The Pueblo is a different kind of market entirely — lower volume, character-led, and emotionally driven. Buyers here are buying the whitewashed-village texture, the elevation and the views, the slow Andalusian pace. Apartment stock is more limited and more idiosyncratic than down the hill; you're often buying into older, smaller buildings with their own quirks. It tends to attract lifestyle buyers and a settled, often older, international resident rather than the yield optimiser.

The Pueblo doesn't follow the Costa's seasonal logic and isn't a high-turnover short-let market. What it offers is scarcity and character, which can hold value well, but it's a market to enter with patience and a clear lifestyle reason rather than a spreadsheet.

Where the value sits in 2026

Our honest read: the Costa is for income and lifestyle at a price, Arroyo is for value and year-round reliability, the Pueblo is for character and patience. The most overlooked value, for a buyer who doesn't strictly need a sea view, is Arroyo de la Miel — the rail access does real work and the per-square-metre gap to the beachfront is meaningful. The strongest short-let case remains the walkable Costa stock, with eyes wide open on comunidad budgets.

If you're comparing Benalmádena against its neighbours rather than within itself, our Fuengirola versus Benalmádena and Benalmádena versus Torremolinos comparisons set the town in its east-coast context.

What we'd watch through the rest of 2026

Two things. First, whether the strong 2024–25 price growth on the portal series sustains or cools — some of that strength reflects a thin supply of well-positioned stock rather than a broad market move, and supply conditions can change. Second, comunidad-fee inflation: energy, insurance and maintenance costs have risen materially, and 2026 AGM budgets will reflect it, particularly in the older Costa blocks. Buyers should ask explicitly about next-year budgets at the viewing stage.

How we'd approach a Benalmádena search

Decide the strategy first — income, lifestyle, or hybrid — because it points straight at a district. Then look at live stock with that lens. Browse what's currently on our books on the Benalmádena apartments page, read the wider case on our Benalmádena homepage, and brief the desk for a shortlist drawn across whichever district fits.

Methodology note

Where this piece cites public data, the source is one of: the portal asking-price series, the Registradores de la Propiedad's Estadística Registral Inmobiliaria, Banco de España's Índice de Precios de Vivienda, or INE's housing series. Province-level data (foreign-buyer share, transaction counts) is not published by municipality and is flagged as such. District-level reads are our own observations across our curated portfolio and are acknowledged as observational. Confirm current figures against live data before acting.

Frequently asked

What does an apartment cost per square metre here in 2026? Portal data through mid-2025 put the municipal asking-price average around €3,900–€4,000 per square metre, with strong annual growth — but that's a whole-town asking average; districts and achieved prices vary. Confirm against live data.

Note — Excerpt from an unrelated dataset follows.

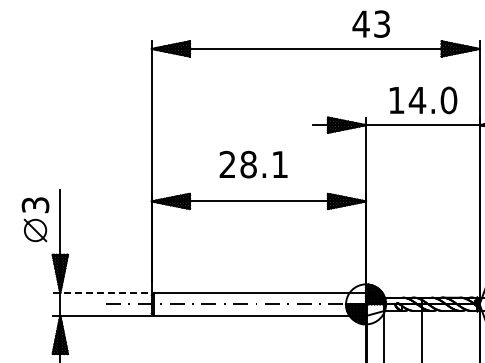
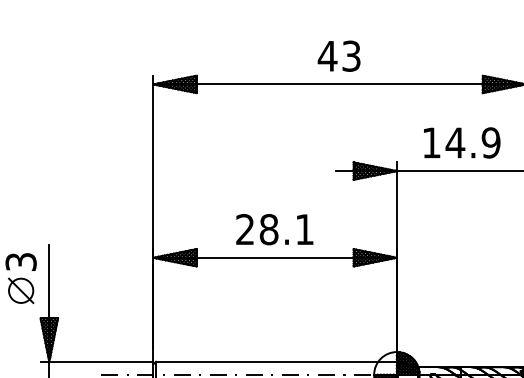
text: (370, 23) -> (338, 55), moved
text: (448, 100) -> (490, 143), 14.0 -> 14.9
text: (253, 164) -> (274, 229), moved
line: (102, 292) -> (97, 361), dashed -> solid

Which district is best for investment? The Costa and Puerto Marina for short-let yield at a premium; Arroyo de la Miel for year-round letting and value; the Pueblo for character at lower volume. The best district depends on the strategy.

Are prices still rising? Benalmádena ran among the firmer Costa markets through 2025 on published indices. We don't forecast, but the demand drivers — rail access, beachfront, a large international community — remain in place.